In 1964, Hawker Siddeley HS121 Trident G-ARPR performed the world’s first use of Autoland on a scheduled passenger service. Photo (cropped): Chris England, CC BY-SA 4.0

The Triplex Autoland was fitted to BEA’s Tridents and on October 6th 1965, a Trident 1C (G-ARPR) flew from Paris Le Bourget to London Heathrow as flight BE343 and performed the world’s first Autoland on a scheduled passenger service. BEA’s use of Autoland dramatically improved the airline’s on-time performance and dispatch reliability during the winter, much to the delight of its bosses, even if pilots of these first flights were somewhat anxious about letting go of the controls so close to the ground.

But, early inaccuracies meant that from time to time, these early Tridents made hard landings and during inspections in the 1970s, fatigue cracks were found in some of their wing spars. Rather than perform the costly repairs, BEA elected to simply withdraw and scrap the affected Tridents. But, despite causing the eventual demise of some early aircraft, Autoland proved itself a great asset for operators and soon its use grew into a much more regular occurrence.

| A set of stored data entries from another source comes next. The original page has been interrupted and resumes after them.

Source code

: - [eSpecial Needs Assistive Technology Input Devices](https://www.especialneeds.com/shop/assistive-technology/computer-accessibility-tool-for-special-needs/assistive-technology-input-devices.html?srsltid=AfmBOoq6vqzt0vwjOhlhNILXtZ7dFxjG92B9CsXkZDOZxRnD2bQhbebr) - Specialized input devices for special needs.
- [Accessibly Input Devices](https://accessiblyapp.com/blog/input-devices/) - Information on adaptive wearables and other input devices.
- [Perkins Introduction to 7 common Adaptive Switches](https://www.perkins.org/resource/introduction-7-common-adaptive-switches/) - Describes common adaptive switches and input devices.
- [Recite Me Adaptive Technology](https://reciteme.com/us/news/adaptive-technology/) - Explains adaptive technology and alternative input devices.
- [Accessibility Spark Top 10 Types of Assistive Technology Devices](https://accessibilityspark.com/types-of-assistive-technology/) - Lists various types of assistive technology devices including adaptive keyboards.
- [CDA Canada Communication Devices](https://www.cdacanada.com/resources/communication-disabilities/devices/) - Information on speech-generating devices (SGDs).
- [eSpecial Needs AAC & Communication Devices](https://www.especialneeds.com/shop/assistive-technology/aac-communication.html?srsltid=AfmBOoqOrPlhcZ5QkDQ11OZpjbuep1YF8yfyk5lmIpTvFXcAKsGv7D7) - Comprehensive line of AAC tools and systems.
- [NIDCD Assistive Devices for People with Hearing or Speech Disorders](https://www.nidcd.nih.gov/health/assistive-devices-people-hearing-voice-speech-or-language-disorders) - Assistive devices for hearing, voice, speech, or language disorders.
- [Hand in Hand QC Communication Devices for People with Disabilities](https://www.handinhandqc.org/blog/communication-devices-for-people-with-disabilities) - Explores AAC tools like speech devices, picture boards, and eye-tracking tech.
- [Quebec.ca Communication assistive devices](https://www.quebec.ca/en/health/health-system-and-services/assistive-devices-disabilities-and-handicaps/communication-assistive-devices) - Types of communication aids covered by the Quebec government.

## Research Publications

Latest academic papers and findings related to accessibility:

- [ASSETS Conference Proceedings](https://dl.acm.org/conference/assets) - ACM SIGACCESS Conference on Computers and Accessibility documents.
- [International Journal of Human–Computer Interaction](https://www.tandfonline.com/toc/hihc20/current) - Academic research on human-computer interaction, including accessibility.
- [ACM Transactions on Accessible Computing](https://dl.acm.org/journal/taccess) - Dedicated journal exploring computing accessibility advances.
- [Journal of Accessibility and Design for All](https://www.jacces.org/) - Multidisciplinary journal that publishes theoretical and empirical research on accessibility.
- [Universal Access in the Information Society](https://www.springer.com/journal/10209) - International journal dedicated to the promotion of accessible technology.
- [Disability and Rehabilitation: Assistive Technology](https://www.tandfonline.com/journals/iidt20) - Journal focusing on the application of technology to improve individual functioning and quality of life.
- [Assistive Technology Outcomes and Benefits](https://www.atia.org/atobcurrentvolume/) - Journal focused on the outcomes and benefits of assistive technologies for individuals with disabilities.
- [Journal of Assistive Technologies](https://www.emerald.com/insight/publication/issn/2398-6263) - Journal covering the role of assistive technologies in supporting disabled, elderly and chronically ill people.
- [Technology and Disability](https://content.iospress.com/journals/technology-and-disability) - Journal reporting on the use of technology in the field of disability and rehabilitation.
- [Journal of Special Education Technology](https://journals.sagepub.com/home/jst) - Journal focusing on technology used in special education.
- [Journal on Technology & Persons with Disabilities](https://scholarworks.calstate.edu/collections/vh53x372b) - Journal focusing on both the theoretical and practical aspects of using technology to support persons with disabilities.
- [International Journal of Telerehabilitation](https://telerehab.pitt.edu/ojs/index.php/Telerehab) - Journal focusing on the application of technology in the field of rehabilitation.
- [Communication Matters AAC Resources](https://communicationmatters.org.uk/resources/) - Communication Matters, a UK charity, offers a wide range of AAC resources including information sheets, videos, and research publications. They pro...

Blind Faith – The Development of Automatic Landing (Part Two)
Flight deck of Hawker Siddeley Trident airliner, IWM Duxford. Photo credit: Nimbus227

Progress to improve the system’s accuracy and thus certified category progressed with statistical analysis carried out over many thousands of landing cycles not just in Tridents, but also BAC1-11s, VC10s, and even Concorde. This meant that in 1979, Tridents were certified for Cat 3C landings meaning they could land in zero visibility. Interestingly, early Boeing 757s were fitted with Cat 3B certified Autolands only meaning that for a time, an older 1960s-designed aircraft was allowed to fly into poorer visibility conditions than Boeing’s new cutting-edge airliner of the 1980s.

Other avionic manufacturers were developing their own Autoland systems with Sperry installing theirs in Pan Am 727s, and Collins’s innovative version in BA’s Lockheed L1011 Tristars. Collins developed a much more integrated design and rather than use attitude hold for the last stages of the approach, it used inertia-derived data to provide much more accurate control to the ground.

The modern flight deck of an Airbus A220. Photo: Delta News Hub, CC BY 2.0

Just Another Day in the Office

Today, using Autoland is a routine and mundane procedure for airline pilots. But, for those early pioneers, taking their hands off the controls and letting the electronic wonders in front of them takeover, all the whilst not being able to see where they were heading, must have been a somewhat unnerving experience at first.

Today, further innovations using GPS-based Autolands allow operators to land at airports without the necessary ILS infrastructure, and the development of an emergency Autoland for general aviation shows that the story of this remarkable system isn’t over. The work of BLEU and that of those who developed ILS has meant that airlines and passengers alike can take to the skies in much greater confidence that a bit of low cloud or fog will be unlikely to scupper their plans – a luxury not enjoyed by early aviators. What wonders lay behind the APP button.